A few years ago, author James Howard Kunstler famously convinced petro-billionaire and Bush crony Richard Rainwater to build an off-the-grid rural compound because the fabric of American society would soon be threatened by skyrocketing energy prices. The Long Emergency, Kunstler’s pungent and highly influential book on the subject of peak oil, won a lot of other smart money converts as well. When a barrel of crude hit $147 last summer, he was looking more and more like a prophet. At the present $47, let’s just say the jury is still out.
But it’s hard not to have the sense that Kunstler’s ideas or worthy of careful consideration, even if one doesn’t share his certainty that oil will be critically scarce in the next ten or twenty years. For instance, his 1994 book The Geography of Nowhere was well ahead of the cultural curve in describing the gross miscalculations of America’s massive investment in sprawling suburbs. Now, even with OPEC cutting production, Kunstler still predicts oil supply shortages dead ahead. Will we feel the bite this year? Next? The year after? “Soon enough,” he says.
Naturally, this informs his ideas about what kinds of infrastructure investments the nation ought to be making. Recently, he discussed national transportation strategy, the tragic nature of imaginary money, and “evangenical roller rinks” with the Infrastructurist.
JR: So we’re starting a major new round of investment in our national infrastructure. Can we agree that’s a good thing?
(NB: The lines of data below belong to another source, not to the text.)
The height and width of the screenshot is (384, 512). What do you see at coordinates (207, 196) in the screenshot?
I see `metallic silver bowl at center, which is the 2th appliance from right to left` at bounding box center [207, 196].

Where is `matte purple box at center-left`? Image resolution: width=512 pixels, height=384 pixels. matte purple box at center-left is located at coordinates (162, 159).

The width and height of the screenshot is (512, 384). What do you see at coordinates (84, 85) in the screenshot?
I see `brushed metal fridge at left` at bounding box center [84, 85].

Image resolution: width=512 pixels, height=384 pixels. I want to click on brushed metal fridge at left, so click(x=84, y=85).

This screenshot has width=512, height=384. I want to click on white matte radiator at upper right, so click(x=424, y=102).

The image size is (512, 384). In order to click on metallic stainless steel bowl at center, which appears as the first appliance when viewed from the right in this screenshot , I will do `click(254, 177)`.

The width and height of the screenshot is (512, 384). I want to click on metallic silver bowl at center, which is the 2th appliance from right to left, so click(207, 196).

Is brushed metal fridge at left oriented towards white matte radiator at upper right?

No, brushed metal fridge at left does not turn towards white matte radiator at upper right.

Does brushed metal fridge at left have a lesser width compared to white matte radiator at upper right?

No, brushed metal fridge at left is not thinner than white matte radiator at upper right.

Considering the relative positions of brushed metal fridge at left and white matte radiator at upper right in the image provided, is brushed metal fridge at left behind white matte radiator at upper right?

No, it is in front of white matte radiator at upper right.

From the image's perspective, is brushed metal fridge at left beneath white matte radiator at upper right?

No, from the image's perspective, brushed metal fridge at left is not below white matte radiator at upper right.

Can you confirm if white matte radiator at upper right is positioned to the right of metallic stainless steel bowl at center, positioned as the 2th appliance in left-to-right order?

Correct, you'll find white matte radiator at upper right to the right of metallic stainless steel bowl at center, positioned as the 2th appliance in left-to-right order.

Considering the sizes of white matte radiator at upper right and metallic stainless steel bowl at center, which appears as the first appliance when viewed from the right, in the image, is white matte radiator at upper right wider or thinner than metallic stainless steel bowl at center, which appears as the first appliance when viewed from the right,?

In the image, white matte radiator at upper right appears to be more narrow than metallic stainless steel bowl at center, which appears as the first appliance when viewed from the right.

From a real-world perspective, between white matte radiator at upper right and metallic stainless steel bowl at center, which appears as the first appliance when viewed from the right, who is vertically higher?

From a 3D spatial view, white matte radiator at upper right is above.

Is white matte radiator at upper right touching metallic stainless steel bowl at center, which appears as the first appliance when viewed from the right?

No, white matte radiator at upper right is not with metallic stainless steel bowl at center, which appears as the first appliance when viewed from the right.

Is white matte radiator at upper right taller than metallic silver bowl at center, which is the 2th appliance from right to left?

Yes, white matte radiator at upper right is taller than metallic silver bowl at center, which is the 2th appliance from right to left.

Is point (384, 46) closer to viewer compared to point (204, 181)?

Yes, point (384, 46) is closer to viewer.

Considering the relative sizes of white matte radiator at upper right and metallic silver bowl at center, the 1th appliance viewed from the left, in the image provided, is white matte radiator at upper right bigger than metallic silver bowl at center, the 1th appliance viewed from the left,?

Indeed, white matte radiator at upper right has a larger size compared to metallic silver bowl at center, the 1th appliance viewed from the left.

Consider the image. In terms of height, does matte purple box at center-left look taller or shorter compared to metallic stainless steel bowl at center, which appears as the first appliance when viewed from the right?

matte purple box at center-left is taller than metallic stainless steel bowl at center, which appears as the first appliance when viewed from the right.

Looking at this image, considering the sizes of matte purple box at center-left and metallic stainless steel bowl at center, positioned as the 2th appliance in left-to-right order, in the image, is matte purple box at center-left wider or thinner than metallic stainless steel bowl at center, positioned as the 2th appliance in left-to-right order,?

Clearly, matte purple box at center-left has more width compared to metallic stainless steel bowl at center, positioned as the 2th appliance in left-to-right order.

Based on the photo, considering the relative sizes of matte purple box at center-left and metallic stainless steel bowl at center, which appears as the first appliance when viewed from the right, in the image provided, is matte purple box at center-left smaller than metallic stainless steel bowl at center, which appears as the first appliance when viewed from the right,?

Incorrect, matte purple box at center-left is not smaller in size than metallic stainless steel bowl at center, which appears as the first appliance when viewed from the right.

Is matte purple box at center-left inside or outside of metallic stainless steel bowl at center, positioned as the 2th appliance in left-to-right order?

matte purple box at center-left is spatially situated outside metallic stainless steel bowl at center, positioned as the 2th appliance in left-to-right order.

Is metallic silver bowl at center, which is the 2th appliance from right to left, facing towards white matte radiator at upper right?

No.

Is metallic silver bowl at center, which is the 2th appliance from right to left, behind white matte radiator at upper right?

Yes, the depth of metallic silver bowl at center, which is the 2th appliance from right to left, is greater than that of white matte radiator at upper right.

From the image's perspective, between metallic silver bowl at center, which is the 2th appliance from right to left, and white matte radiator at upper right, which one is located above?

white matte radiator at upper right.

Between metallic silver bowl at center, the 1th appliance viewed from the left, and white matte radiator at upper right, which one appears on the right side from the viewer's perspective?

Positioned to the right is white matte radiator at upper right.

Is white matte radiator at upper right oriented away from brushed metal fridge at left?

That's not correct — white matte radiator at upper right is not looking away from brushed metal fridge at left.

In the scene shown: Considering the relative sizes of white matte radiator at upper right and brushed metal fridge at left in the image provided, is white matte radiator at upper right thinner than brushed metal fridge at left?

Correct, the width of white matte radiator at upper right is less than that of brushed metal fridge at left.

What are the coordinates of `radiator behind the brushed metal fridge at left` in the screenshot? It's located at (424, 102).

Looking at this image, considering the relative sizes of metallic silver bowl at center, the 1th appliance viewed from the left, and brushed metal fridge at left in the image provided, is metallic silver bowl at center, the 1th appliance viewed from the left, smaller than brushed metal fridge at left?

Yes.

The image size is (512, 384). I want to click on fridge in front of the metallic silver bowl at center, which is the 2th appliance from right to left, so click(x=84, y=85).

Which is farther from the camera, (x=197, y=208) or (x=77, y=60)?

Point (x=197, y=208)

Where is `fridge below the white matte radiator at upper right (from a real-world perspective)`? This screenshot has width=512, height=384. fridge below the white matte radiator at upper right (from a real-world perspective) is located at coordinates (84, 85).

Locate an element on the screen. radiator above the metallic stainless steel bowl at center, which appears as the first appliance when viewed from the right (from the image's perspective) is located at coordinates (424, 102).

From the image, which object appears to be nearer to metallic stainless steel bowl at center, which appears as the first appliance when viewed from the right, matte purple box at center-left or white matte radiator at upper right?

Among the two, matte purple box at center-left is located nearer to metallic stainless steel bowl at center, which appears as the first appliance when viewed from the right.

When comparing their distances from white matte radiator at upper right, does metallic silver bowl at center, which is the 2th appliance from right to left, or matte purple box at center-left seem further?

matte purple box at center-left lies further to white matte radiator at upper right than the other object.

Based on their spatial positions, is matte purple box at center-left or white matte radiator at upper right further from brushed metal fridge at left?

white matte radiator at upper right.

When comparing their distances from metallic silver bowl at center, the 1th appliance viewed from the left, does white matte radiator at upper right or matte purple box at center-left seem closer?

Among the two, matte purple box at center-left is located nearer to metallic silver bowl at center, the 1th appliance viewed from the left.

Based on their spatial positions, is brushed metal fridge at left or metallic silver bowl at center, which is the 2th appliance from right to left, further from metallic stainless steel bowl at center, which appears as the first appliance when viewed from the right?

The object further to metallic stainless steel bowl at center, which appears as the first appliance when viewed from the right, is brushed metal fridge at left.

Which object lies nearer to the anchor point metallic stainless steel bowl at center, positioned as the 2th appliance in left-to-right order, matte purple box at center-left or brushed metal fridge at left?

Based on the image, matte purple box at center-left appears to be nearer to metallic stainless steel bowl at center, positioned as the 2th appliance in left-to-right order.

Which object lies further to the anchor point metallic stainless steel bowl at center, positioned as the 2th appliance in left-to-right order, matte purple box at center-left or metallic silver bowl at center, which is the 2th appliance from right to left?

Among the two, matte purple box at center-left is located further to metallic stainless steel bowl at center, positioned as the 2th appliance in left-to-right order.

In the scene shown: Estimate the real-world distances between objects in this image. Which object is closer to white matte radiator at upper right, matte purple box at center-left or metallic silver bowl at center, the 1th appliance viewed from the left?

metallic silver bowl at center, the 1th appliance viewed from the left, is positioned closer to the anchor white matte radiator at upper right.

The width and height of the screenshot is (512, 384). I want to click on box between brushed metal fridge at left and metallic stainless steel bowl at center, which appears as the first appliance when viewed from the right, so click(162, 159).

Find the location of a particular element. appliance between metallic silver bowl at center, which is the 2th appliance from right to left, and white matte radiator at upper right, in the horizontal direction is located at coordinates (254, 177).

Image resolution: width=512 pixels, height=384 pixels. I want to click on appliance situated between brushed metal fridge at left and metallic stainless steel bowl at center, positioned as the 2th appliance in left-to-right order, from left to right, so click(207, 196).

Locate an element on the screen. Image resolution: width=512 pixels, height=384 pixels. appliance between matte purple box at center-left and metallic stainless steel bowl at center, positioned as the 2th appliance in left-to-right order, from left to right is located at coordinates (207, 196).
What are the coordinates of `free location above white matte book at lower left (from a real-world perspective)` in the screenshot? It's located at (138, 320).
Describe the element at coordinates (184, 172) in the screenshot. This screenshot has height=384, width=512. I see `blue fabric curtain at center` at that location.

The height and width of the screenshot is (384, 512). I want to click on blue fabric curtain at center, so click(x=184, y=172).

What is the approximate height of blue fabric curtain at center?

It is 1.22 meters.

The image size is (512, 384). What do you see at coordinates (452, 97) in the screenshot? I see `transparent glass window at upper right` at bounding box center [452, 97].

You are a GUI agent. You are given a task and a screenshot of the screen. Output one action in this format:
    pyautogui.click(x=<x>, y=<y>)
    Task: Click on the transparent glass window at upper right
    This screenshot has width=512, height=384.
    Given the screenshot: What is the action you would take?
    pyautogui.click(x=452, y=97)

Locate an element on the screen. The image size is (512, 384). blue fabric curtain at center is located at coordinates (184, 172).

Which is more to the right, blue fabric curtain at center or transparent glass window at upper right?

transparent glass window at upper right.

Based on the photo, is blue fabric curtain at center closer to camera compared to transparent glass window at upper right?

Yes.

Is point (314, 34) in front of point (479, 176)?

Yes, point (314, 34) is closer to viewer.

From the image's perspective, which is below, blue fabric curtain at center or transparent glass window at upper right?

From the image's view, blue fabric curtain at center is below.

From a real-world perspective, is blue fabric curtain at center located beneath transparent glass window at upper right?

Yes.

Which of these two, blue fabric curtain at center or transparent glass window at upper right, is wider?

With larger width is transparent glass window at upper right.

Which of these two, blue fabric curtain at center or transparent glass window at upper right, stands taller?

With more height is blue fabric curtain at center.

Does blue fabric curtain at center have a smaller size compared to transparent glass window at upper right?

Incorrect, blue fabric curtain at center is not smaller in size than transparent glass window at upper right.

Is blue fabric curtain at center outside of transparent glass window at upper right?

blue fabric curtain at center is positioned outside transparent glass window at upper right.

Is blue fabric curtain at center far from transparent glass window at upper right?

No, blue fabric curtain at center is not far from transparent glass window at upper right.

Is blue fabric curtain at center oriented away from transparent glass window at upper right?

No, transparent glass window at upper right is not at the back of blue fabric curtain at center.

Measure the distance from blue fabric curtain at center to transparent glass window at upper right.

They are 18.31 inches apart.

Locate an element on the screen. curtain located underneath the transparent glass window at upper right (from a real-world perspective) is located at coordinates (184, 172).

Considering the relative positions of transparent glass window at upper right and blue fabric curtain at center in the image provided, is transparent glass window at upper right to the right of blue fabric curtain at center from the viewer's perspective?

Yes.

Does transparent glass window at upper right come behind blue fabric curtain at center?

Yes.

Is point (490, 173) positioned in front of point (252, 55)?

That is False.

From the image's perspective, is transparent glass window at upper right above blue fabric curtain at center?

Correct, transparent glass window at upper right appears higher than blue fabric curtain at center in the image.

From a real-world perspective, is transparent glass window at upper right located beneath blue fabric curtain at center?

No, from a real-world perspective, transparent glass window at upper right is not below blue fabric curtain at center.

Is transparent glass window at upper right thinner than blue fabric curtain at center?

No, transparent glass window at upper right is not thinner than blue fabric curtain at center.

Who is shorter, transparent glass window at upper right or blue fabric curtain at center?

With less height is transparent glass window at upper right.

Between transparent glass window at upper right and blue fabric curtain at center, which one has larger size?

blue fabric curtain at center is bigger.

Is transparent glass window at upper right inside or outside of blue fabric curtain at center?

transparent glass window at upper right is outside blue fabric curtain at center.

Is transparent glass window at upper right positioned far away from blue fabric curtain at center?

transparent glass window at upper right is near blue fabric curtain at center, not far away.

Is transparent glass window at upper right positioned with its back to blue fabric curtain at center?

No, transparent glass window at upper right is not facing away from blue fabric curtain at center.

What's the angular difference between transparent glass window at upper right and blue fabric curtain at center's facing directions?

JHK: Well, for instance, I think it would be a catastrophic mistake to devote a trillion dollars to fixing up the highways. I mean the days of “happy motoring” in this country truly are behind us. We should be planning for a period when energy resources are much more scarce. Throwing that kind of money at roads is not the way to go about doing this.
How would you be doing it?
I don’t know that I would undertake a spending program like this at all. That said, I’m a pretty strong advocate of repairing the national rail system. It’s obviously not the answer to everything. But it would certainly put a lot of people to work doing something that’s meaningful for society. The infrastructure is out there, waiting to be fixed. I’m pretty adamant that we shouldn’t be going the path of high-tech, maglev, high speed rail at this moment, because we need to prove that we can do this at the Hungarian level before we try to proceed past that.
That doesn’t sound very ambitious.
I perceive one our biggest problems being techno-grandiosity. We are so full of ourselves and so sure that technology is going to rescue us and that we’re so good at it that we can defeat every problem that faces us. It’s a fatal hubris, and it’s subscribed to by an awful lot people who have something to say about the course we take in this country.